Dataset records
=== Begin Enclosure ===

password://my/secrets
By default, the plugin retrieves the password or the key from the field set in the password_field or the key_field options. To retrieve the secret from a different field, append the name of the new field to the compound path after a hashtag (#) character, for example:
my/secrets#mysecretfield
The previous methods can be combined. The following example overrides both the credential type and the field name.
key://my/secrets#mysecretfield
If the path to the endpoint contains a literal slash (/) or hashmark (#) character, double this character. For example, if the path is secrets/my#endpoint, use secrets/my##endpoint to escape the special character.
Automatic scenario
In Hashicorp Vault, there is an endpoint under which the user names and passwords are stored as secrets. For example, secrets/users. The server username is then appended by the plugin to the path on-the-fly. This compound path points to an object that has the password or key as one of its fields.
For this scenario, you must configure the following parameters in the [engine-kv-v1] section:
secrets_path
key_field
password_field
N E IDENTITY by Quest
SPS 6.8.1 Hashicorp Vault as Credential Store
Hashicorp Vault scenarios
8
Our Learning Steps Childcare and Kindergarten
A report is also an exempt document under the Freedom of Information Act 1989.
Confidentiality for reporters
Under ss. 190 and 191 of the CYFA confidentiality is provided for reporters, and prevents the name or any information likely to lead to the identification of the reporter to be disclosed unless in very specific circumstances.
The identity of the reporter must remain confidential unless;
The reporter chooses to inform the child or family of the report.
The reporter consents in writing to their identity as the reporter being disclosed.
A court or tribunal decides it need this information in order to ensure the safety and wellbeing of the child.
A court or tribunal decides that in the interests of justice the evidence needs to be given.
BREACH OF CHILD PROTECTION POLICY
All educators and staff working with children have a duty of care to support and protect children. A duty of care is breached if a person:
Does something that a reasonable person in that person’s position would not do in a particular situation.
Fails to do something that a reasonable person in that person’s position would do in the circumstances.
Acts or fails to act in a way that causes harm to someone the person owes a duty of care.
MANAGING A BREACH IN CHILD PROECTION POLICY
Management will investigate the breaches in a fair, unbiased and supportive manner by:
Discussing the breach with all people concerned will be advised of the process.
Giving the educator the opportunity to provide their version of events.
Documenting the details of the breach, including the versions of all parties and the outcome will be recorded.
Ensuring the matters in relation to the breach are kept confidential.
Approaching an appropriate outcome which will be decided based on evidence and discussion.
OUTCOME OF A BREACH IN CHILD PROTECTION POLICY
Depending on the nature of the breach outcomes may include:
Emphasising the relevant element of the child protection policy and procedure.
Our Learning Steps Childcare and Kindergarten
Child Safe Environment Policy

=== End Enclosure ===
=== Begin Enclosure ===

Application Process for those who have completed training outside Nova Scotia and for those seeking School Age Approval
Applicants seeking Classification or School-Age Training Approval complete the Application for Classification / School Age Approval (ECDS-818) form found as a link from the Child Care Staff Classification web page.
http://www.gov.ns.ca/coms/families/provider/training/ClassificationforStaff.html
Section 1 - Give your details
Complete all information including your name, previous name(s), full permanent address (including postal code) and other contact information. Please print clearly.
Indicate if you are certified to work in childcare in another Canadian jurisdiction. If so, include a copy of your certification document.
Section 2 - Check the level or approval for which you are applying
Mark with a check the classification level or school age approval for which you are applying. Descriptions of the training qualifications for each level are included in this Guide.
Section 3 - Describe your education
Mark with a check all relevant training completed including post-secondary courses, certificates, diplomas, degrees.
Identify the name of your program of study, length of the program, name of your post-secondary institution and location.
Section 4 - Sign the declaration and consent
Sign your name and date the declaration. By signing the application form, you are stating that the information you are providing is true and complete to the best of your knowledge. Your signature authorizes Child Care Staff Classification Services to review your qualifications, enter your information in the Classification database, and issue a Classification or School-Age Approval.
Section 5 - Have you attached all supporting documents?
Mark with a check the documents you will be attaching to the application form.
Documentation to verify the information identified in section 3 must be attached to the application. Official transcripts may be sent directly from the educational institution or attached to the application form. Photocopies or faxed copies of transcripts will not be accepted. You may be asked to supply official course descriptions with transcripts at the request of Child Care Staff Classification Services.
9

=== End Enclosure ===

## Prompt
Find all lines holding the word "disclosed" in the records above and copy them.

## Answer box
Under ss. 190 and 191 of the CYFA confidentiality is provided for reporters, and prevents the name or any information likely to lead to the identification of the reporter to be disclosed unless in very specific circumstances.
The reporter consents in writing to their identity as the reporter being disclosed.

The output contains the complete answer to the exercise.